We consider Property Damage and Crop Damage combined to determine the greatest economic impact.
storm.econ<-storm.df2%>%group_by(EVTYPE)%>%
summarise(Avg.Dmg=mean(Total.Damage,na.rm=TRUE),count=n())%>%
arrange(desc(Avg.Dmg))
head(storm.econ,10)
## Source: local data frame [10 x 3]
##
## EVTYPE Avg.Dmg count
## 1 HEAVY RAIN/SEVERE WEATHER 2500000000 1
## 2 TORNADOES, TSTM WIND, HAIL 1602500000 1
## 3 HURRICANE OPAL 398980750 8
## 4 SEVERE THUNDERSTORM 200893333 6
## 5 WILD FIRES 156025000 4
## 6 HURRICANE 153923443 70
## 7 HURRICANE OPAL/HIGH WINDS 110000000 1
## 8 RIVER FLOOD 98521160 103
## 9 HAILSTORM 80333333 3
## 10 TYPHOON 66783889 9
Now we’ll consider only events which had over 100 occurances since our last list seemed to be filled with extreme 1 off cases. However, large storms had the most extreme impacts.
storm.econ2<-storm.df2%>%group_by(EVTYPE)%>%
summarise(Avg.Dmg=mean(Total.Damage,na.rm=TRUE),count=n())%>%
filter(count>100)%>%arrange(desc(Avg.Dmg))
head(storm.econ2,10)
## Source: local data frame [10 x 3]
##
## EVTYPE Avg.Dmg count
## 1 RIVER FLOOD 98521160.2 103
## 2 ICE STORM 27353411.5 220
## 3 WINTER STORM 16091667.9 330
## 4 WILD/FOREST FIRE 6743077.3 110
## 5 FLOOD 5090194.5 2153
## 6 HEAVY SNOW 1252927.7 588
## 7 HEAVY RAIN 1115425.6 197
## 8 FLASH FLOODING 1088594.7 292
## 9 HIGH WINDS 1041499.6 603
## 10 FLOOD/FLASH FLOOD 975254.6 275
Plot Total Damage
with(head(storm.econ2,5),barplot(Avg.Dmg,names.arg=EVTYPE,xlab="Storm Type",
main="Average Total Damage by Storm Type (Top 5)",col="green"))

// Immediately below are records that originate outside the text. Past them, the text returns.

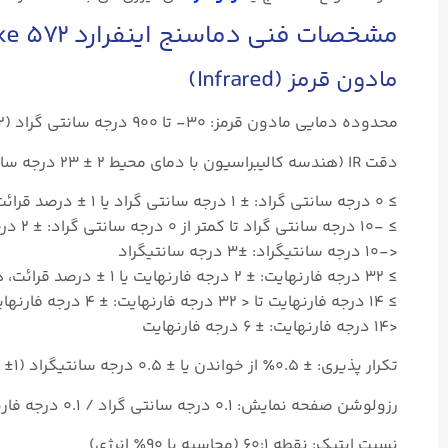
مشخصات فنی دماسنج اینفرارد fluke ۵۷۲
مادون قرمز (Infrared)
محدوده دمایی مادون قرمز: ۳۰- تا ۹۰۰ درجه سانتی گراد (۲۲- تا ۱۶۵۲ درجه فارنهایت)
دقت IR (هندسه کالیبراسیون با دمای محیط ۲ ± ۲۳ درجه سانتی گراد):
≥ ۰ درجه سانتی گراد: ± ۱ درجه سانتی گراد یا ۱ ± درصد قرائت، هر کدام بیشتر باشد.
≥ -۱۰ درجه سانتی گراد تا کمتر از ۰ درجه سانتی گراد: ± ۲ درجه سانتی گراد
<-۱۰ درجه سانتیگراد: ±۳ درجه سانتیگراد
≥ ۳۲ درجه فارنهایت: ± ۲ درجه فارنهایت یا ۱ ± درصد قرائت، هر کدام بیشتر باشد.
≥ ۱۴ درجه فارنهایت تا < ۳۲ درجه فارنهایت: ± ۴ درجه فارنهایت
<۱۴ درجه فارنهایت: ± ۶ درجه فارنهایت
تکرار پذیری: ± ۰.۵٪ از خواندن یا ± ۰.۵ درجه سانتیگراد (۱± درجه فارنهایت)، هر کدام بیشتر باشد.
رزولوشن صفحه نمایش: ۰.۱ درجه سانتی گراد / ۰.۱ درجه فارنهایت
نسبت اپتیک: نقطه ۶۰:۱ (محاسبه با ۹۰٪ انرژی)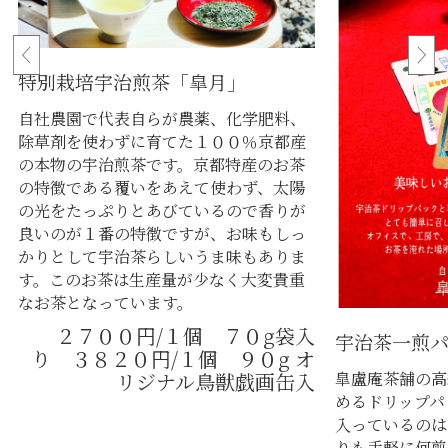
特別栽培宇治煎茶「皐月」
自社農園で代表自らが農薬、化学肥料、
除草剤を使わずに育てた１００％京都産
の本物の宇治煎茶です。京都特産のお茶
の特徴である覆いをあえて使わず、太陽
の光をたっぷりとあびているので香りが
良いのが１番の特徴ですが、お味もしっ
かりとして宇治茶らしいうま味もありま
す。このお茶は生産量が少なく大変貴重
なお茶となっています。
２７００円/１個 ７０g袋入
宇治茶一煎
り ３８２０円/１個 ９０g オ
リジナル鳥獣戯画缶入
皐盧庵茶舗の高
めるドリップパ
入っているのは
りも手軽に何煎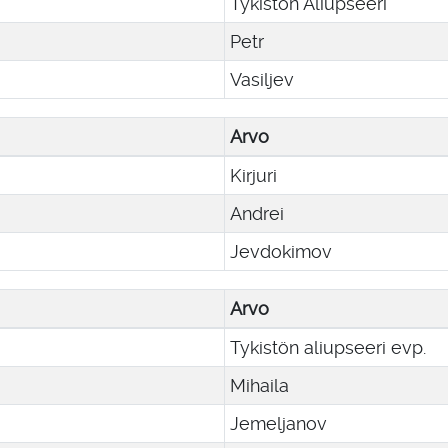
Tykistön Aliupseeri
Petr
Vasiljev
Arvo
Kirjuri
Andrei
Jevdokimov
Arvo
Tykistön aliupseeri evp.
Mihaila
Jemeljanov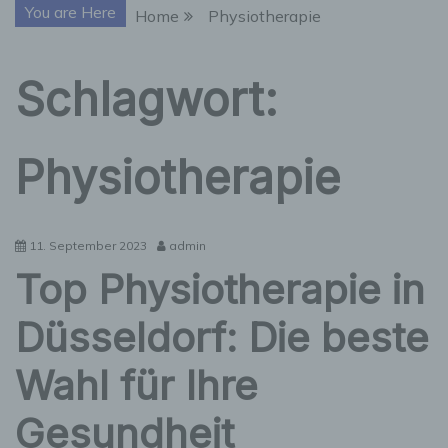
You are Here
Home
Physiotherapie
Schlagwort:
Physiotherapie
11. September 2023
admin
Top Physiotherapie in
Düsseldorf: Die beste
Wahl für Ihre
Gesundheit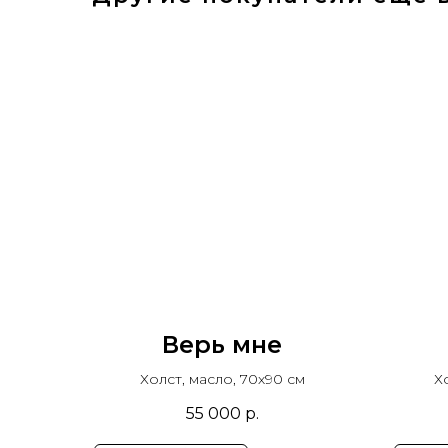
Верь мне
Холст, масло, 70х90 см
Х
55 000
р.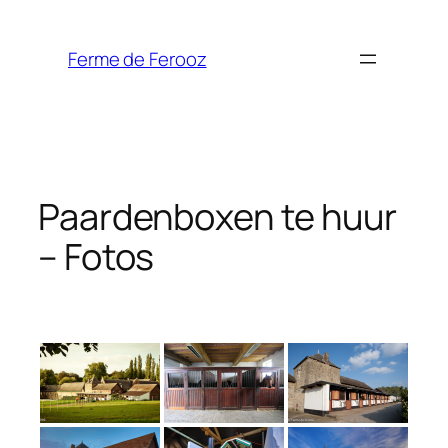
Spring
naar
Ferme de Ferooz
de
inhoud
Paardenboxen te huur
– Fotos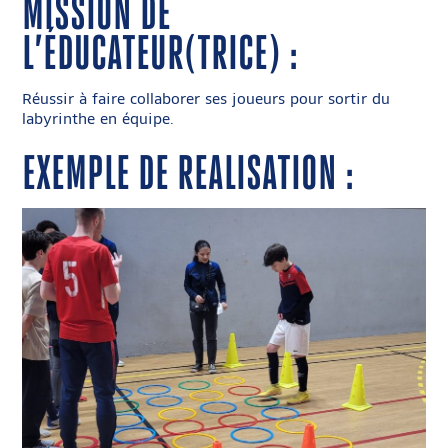
MISSION DE
L’ÉDUCATEUR(TRICE) :
Réussir à faire collaborer ses joueurs pour sortir du
labyrinthe en équipe.
EXEMPLE DE REALISATION :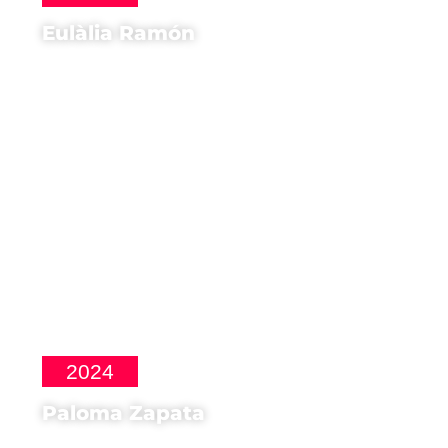
Eulàlia Ramón
Regista di
Cuentas Divinas
2024
Paloma Zapata
Regista di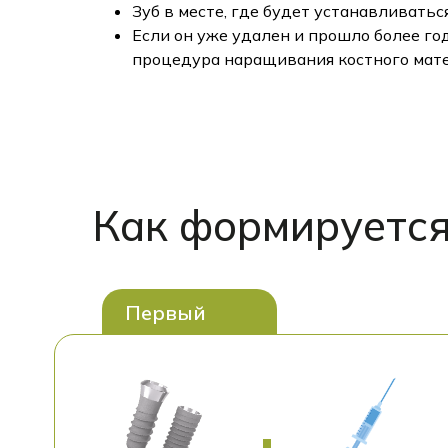
Зуб в месте, где будет устанавливать
Если он уже удален и прошло более го
процедура наращивания костного мате
Как формируется
Первый
этап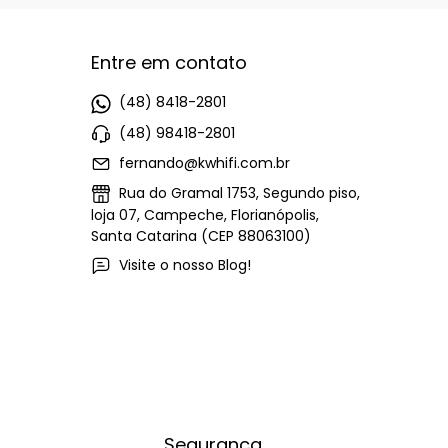
Entre em contato
(48) 8418-2801
(48) 98418-2801
fernando@kwhifi.com.br
Rua do Gramal 1753, Segundo piso,
loja 07, Campeche, Florianópolis,
Santa Catarina (CEP 88063100)
Visite o nosso Blog!
Segurança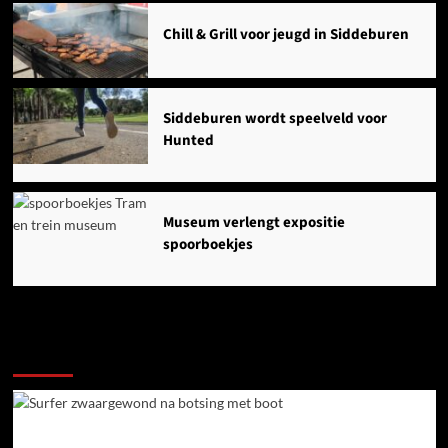
Chill & Grill voor jeugd in Siddeburen
Siddeburen wordt speelveld voor
Hunted
Museum verlengt expositie
spoorboekjes
Ook dit is nieuws uit Midden-Groningen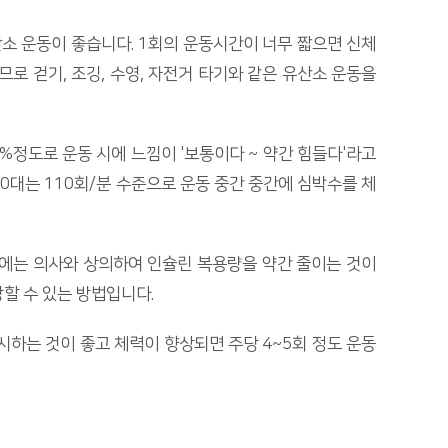
소 운동이 좋습니다. 1회의 운동시간이 너무 짧으면 신체
로 걷기, 조깅, 수영, 자전거 타기와 같은 유산소 운동을
%정도로 운동 시에 느낌이 '보통이다 ~ 약간 힘들다'라고
, 60대는 110회/분 수준으로 운동 중간 중간에 심박수를 체
우에는 의사와 상의하여 인슐린 복용량을 약간 줄이는 것이
할 수 있는 방법입니다.
시하는 것이 좋고 체력이 향상되면 주당 4~5회 정도 운동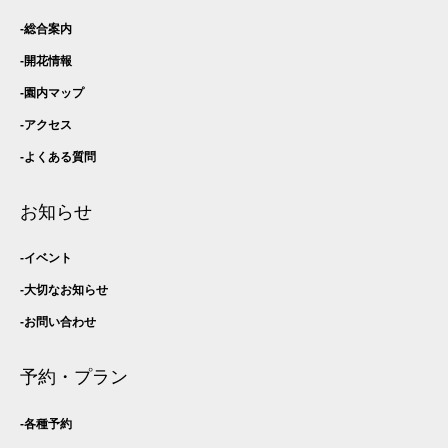
総合案内
開花情報
園内マップ
アクセス
よくある質問
お知らせ
イベント
大切なお知らせ
お問い合わせ
予約・プラン
各種予約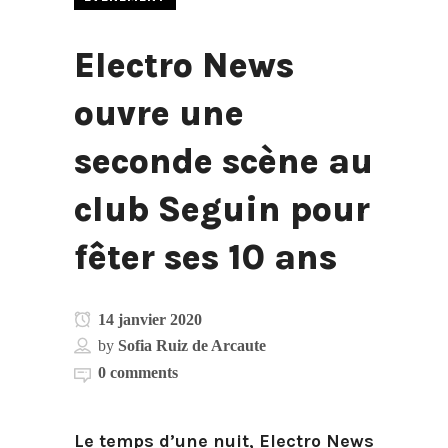
Electro News
ouvre une
seconde scène au
club Seguin pour
fêter ses 10 ans
14 janvier 2020
by
Sofia Ruiz de Arcaute
0 comments
Le temps d’une nuit, Electro News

Now we see that various kinds of flooding and heavy storms are generally the most expensive in terms of economic impact. River Floods are by far the largest here with over $80M in average damage.
Results
Overall we see that Heat is the most damaging in terms of Human health but Flooding, espcially River Flooding, and Heavy Storms cost the most.